(Records from a dataset)

..........

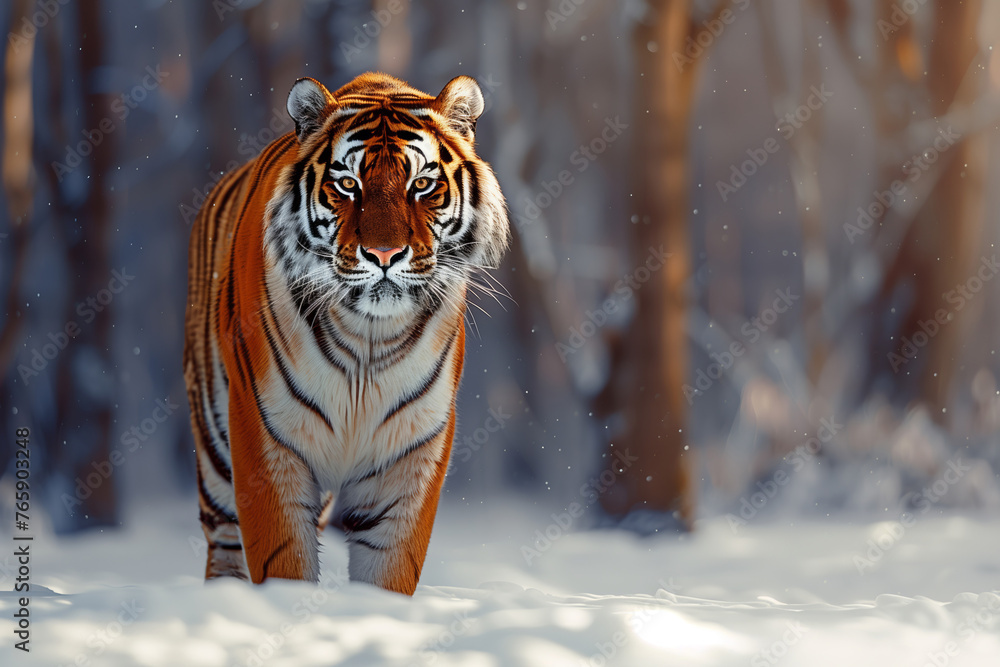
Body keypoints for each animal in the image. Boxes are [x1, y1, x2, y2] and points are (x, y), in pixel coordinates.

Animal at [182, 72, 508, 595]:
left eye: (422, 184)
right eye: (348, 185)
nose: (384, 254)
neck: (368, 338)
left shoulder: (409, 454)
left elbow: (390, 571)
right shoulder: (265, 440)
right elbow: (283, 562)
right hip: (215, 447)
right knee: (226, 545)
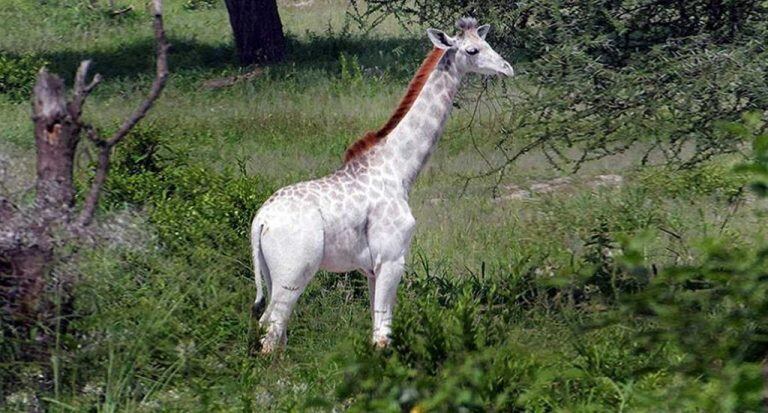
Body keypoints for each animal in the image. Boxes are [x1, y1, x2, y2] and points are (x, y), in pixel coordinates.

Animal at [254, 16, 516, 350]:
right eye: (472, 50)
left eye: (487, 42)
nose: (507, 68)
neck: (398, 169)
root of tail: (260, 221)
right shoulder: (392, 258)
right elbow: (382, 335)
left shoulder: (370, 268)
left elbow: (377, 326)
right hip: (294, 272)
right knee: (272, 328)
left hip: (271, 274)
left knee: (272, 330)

..........

> [What you have to do]:
Write out the records above exactly. Pictures do not belong in the copy.

> [Answer space]:
Body keypoints for each animal in the image. Boxes are [x1, y1, x2, y2] and points are (x, y), in pixel coordinates.

Animal at [182, 72, 508, 595]:
left eye: (422, 184)
right eye: (348, 185)
nose: (384, 254)
neck: (368, 338)
left shoulder: (409, 454)
left elbow: (390, 571)
right shoulder: (265, 440)
right elbow: (283, 562)
right hip: (215, 447)
right knee: (226, 545)
Body keypoints for each animal in the image. Boxes are [x1, y1, x2, y2] and points are (x, y), in pixel coordinates.

Animal at [254, 16, 516, 350]:
right eye: (472, 50)
left eye: (487, 42)
nose: (507, 68)
neck: (398, 169)
root of tail: (260, 221)
right shoulder: (392, 258)
right elbow: (382, 335)
left shoulder: (370, 268)
left elbow: (377, 326)
right hip: (294, 272)
right knee: (272, 328)
left hip: (271, 274)
left knee: (272, 330)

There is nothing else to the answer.